Maurice Brookhart

Maurice S. Brookhart ( born November 28, 1942 in Cumberland ( Maryland)) is an American chemist who deals with organic chemistry, and particularly metal organic chemistry.

Brookhart received in 1964 his bachelor's degree at Johns Hopkins University in 1968 and his doctorate at the University of California, Los Angeles, in organic chemistry with Saul Winstein ( Direct observation of carbonium ions by NMR in strong acid media). As a post-doctoral researcher and NATO Fellow, he was at the University of Southampton. In 1969 he became associate professor in 1976 and professor at the University of North Carolina. From 1990 he was William R. Kenan Jr. Professor there.

He has been a visiting professor at Oxford (1982 /83), at the University of Wisconsin, in Rennes, Toulouse, Berkeley, Marburg, Seville and at the Max Planck Institute for Coal Research in Mülheim ( 2003).

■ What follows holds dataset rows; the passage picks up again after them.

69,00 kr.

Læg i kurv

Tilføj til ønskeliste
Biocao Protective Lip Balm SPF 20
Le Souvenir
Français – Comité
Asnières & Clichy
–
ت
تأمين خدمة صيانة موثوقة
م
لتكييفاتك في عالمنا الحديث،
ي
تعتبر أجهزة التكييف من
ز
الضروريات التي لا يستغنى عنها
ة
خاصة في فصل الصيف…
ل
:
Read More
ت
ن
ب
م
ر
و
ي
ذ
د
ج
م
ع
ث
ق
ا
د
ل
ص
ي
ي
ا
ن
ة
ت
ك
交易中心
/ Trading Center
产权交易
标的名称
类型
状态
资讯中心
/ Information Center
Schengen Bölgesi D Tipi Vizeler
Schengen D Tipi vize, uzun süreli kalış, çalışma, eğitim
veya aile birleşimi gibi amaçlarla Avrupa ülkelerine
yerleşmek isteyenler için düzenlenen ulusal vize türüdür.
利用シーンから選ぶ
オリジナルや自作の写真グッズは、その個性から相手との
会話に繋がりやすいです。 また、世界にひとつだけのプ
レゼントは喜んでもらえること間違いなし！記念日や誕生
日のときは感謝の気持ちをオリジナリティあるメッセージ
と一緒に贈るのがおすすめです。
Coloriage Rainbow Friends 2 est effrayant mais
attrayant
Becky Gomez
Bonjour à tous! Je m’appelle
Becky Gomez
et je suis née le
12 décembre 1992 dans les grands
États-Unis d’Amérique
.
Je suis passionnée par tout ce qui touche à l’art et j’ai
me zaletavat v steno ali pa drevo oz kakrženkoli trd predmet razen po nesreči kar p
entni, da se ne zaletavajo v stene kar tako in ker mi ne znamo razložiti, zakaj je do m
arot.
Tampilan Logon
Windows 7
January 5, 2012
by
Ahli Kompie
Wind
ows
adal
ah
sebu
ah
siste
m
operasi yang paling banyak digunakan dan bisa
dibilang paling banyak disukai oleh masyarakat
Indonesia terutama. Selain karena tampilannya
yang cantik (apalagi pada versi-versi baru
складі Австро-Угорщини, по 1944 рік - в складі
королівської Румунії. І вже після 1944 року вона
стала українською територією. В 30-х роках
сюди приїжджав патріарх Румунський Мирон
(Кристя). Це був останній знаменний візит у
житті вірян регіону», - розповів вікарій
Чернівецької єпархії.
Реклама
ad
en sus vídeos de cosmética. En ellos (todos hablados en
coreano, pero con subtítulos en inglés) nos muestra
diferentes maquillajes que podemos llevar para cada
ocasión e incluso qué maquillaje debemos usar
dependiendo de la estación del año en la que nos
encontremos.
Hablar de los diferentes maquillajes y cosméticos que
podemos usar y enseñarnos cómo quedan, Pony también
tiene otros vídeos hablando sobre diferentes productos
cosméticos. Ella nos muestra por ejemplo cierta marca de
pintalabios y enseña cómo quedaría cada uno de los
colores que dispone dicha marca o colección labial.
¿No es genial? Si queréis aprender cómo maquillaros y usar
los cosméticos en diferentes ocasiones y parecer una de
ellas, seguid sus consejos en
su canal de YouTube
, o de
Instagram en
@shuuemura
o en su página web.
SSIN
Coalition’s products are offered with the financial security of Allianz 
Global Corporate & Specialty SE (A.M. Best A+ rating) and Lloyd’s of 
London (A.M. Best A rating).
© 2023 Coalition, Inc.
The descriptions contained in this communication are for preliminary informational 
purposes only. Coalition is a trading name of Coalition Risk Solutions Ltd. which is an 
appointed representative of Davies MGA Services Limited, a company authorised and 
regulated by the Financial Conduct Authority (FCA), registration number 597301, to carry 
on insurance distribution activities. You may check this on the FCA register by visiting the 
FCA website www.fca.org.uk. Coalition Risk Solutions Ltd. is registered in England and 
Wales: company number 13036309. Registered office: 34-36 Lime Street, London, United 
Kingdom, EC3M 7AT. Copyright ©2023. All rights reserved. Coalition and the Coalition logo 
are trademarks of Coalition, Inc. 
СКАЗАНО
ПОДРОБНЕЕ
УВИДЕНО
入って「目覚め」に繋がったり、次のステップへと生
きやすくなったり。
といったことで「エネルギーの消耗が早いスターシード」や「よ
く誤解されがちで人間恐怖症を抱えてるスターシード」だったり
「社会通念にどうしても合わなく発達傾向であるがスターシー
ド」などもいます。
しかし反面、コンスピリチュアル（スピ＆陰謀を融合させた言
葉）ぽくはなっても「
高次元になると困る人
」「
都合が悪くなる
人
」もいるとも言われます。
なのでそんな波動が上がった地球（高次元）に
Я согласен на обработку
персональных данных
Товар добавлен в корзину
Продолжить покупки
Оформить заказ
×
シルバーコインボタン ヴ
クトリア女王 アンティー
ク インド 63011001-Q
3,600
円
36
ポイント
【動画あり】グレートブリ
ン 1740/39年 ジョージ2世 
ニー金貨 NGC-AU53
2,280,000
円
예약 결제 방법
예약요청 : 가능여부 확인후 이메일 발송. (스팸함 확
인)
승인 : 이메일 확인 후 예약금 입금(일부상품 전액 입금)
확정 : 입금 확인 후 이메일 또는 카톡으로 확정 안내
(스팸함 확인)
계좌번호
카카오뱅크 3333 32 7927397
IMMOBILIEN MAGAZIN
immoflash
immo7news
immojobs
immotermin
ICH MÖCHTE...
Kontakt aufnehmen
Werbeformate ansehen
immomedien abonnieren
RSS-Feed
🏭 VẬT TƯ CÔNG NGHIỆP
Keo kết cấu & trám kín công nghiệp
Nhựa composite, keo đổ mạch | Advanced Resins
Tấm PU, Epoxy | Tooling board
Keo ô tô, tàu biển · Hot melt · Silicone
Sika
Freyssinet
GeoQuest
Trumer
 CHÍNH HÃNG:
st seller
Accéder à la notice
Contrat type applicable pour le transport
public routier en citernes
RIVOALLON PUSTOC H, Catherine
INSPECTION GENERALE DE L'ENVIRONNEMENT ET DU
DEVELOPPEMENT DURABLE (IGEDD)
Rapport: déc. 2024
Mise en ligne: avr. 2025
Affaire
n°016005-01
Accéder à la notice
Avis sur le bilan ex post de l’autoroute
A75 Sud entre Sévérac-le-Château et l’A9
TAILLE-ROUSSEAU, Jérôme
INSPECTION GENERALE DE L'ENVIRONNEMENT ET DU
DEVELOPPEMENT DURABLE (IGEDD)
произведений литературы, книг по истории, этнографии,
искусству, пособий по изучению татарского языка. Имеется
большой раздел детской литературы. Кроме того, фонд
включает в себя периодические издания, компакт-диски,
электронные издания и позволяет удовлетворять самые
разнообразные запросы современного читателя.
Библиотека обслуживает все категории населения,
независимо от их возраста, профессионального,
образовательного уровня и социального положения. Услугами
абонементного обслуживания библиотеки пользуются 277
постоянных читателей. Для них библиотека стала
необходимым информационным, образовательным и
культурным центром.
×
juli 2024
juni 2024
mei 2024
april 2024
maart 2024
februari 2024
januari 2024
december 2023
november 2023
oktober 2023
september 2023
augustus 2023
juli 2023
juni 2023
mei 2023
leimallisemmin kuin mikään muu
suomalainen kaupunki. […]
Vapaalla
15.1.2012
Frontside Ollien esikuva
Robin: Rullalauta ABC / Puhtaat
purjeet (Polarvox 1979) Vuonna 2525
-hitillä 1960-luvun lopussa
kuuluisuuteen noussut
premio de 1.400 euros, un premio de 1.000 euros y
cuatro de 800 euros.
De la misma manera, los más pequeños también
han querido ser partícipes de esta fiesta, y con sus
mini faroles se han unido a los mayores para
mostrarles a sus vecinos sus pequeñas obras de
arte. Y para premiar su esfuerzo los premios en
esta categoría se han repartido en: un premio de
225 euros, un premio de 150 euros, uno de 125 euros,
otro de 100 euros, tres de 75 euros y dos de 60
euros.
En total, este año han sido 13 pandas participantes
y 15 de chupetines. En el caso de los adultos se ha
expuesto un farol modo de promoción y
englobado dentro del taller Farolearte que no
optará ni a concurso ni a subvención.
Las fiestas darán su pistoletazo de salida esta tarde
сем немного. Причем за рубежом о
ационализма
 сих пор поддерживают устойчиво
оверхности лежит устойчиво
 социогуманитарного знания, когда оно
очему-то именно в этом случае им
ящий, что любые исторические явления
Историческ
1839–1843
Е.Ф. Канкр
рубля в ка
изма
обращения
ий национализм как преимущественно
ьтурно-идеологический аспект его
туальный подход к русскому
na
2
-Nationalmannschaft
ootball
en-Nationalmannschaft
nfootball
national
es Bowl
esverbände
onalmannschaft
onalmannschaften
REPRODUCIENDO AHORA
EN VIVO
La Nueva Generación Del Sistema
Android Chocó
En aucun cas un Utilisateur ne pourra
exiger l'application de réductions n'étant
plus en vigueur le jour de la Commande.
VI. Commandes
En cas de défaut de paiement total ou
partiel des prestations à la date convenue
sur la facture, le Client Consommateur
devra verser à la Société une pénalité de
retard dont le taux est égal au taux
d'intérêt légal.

It deals with transition metal complexes in organic synthesis and catalysis. In particular, with novel catalysts (Late transitional metal complexes ) for olefin polymerization, with which polymers can be built with unusual structure. He also deals with CH and CC bond activation by transition metal complexes for the development of catalysts.

With Malcolm LH Green in 1983 he coined the term agostic interaction.

He became a Fellow of the American Academy of Arts and Sciences and in 2001 the National Academy of Sciences in 1996. He holds an honorary doctorate in Rennes. In 2001, he was a Humboldt Research Award in Marburg. In 2003 he received the ACS Award in Polymer Chemistry, 2010, the Willard Gibbs Medal was 1994 Arthur C. Cope Scholar, was in 1995 a Fellow of the Japan Society for the Promotion of Science, and received the 1992 American Chemical Society Award in Organometallic Chemistry. In 2000 he was Centenary Lecturer of the Royal Society of Chemistry.

He was one of the editors of Organometallics.

Brookhart has been married since 1965 and has two children.